Aufbau und Materialverhalten von Mehrschichtplatten
Mehrschichtplatten bestehen aus mehreren Holzlagen, die zu einer Platte verbunden werden. Decklagen bestimmen das sichtbare Erscheinungsbild, während die inneren Lagen den Aufbau, die Dicke und das Verhalten der Platte mitprägen. Je nach Anordnung der Faserrichtung, Holzart und Lagenstärke ergeben sich Unterschiede bei Verzug, Steifigkeit, Bearbeitbarkeit und Oberflächenruhe.
Typische Anwendungen in Innenausbau und Möbelbau
Eingesetzt werden Mehrschichtplatten dort, wo eine holzsichtige Oberfläche und ein definierter Plattenaufbau gefragt sind. Typische Anwendungen sind Möbelteile, Tablarböden, Fronten, Wand- und Deckenverkleidungen sowie Innenausbauelemente. Auch bei Bauteilen mit sichtbarer Kante werden sie verwendet, wenn der mehrlagige Aufbau gestalterisch oder konstruktiv mitgenutzt werden soll.
Ausprägungen nach Lagenzahl, Holzart und Oberflächenbild
Mehrschichtplatten unterscheiden sich unter anderem in der Anzahl der Lagen, in der gewählten Holzart und in der Qualität der Deckschichten. Je nach Produkt sind ruhige, homogene Oberflächen oder deutlich ausgeprägte Holzbilder möglich. Auch der Kantenaufbau, die Plattendicke und die Eignung für weitere Oberflächenbehandlungen wie Ölen, Lackieren oder Beschichten variieren.
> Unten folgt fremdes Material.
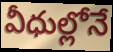
వీధుల్లోనే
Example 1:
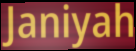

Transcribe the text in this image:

Janiyah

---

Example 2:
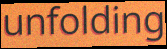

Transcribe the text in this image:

unfolding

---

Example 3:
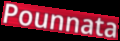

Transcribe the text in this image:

Pounnata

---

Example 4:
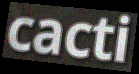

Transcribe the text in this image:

cacti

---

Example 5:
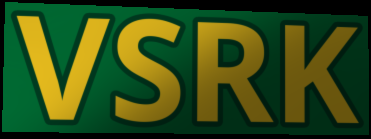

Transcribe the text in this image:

VSRK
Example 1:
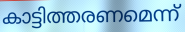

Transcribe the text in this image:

കാട്ടിത്തരണമെന്ന്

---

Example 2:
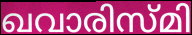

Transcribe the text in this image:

ഖവാരിസ്മി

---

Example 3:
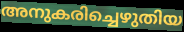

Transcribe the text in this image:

അനുകരിച്ചെഴുതിയ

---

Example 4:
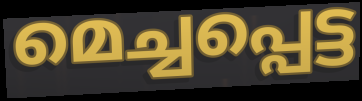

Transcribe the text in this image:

മെച്ചപ്പെട്ട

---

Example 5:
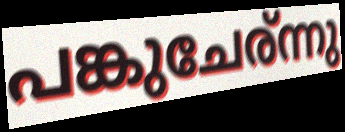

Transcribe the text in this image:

പങ്കുചേര്ന്നു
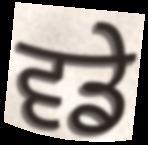
ਵਡੇ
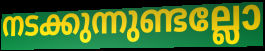
നടക്കുന്നുണ്ടല്ലോ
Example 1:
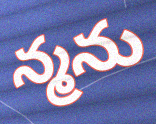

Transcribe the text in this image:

న్మను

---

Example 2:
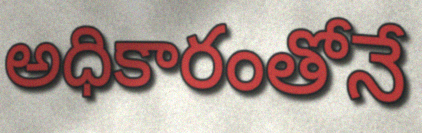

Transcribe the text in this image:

అధికారంతోనే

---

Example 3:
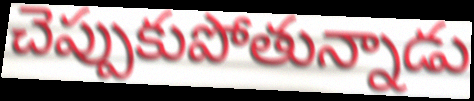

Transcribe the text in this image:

చెప్పుకుపోతున్నాడు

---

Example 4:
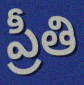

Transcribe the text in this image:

ప్రీతి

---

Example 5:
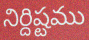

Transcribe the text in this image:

నిర్దిష్టము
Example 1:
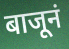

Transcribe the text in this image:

बाजूनं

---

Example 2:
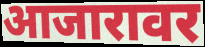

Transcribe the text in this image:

आजारावर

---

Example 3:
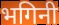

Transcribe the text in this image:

भगिनी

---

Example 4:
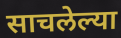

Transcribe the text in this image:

साचलेल्या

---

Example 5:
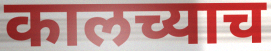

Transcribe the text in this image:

कालच्याच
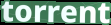
torrent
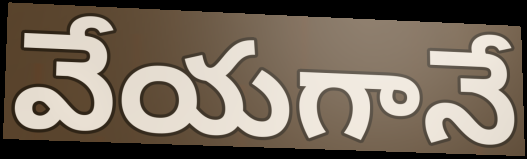
వేయగానే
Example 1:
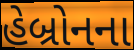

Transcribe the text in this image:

હેબ્રોનના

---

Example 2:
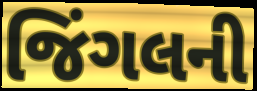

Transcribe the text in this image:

જિંગલની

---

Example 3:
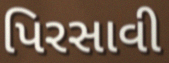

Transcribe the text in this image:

પિરસાવી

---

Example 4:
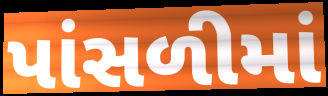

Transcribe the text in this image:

પાંસળીમાં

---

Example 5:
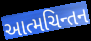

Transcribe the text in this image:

આત્મચિન્તન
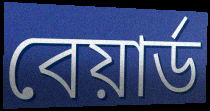
বেয়ার্ড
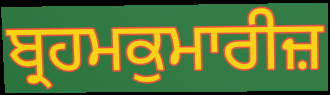
ਬ੍ਰਹਮਕੁਮਾਰੀਜ਼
Abgrenzung zu 3-Schichtplatten, Sperrholz und Tischlerplatten
Innerhalb der Plattenwerkstoffe ist Mehrschichtplatte ein mehrlagiger Aufbau, der über die 3-Schichtplatte hinausgeht. Im Unterschied zu 3-Schichtplatten umfasst die Bezeichnung Aufbauten mit mehr als drei Lagen. Von Sperrholzplatten unterscheiden sich Mehrschichtplatten je nach Produkt durch stärkere Holzlagen oder lamellenartige Aufbauten statt ausschliesslich dünner Furniere. Gegenüber Tischlerplatten fehlt die typische stabförmige Mittellage; der Aufbau ist flächig aus mehreren Lagen gebildet.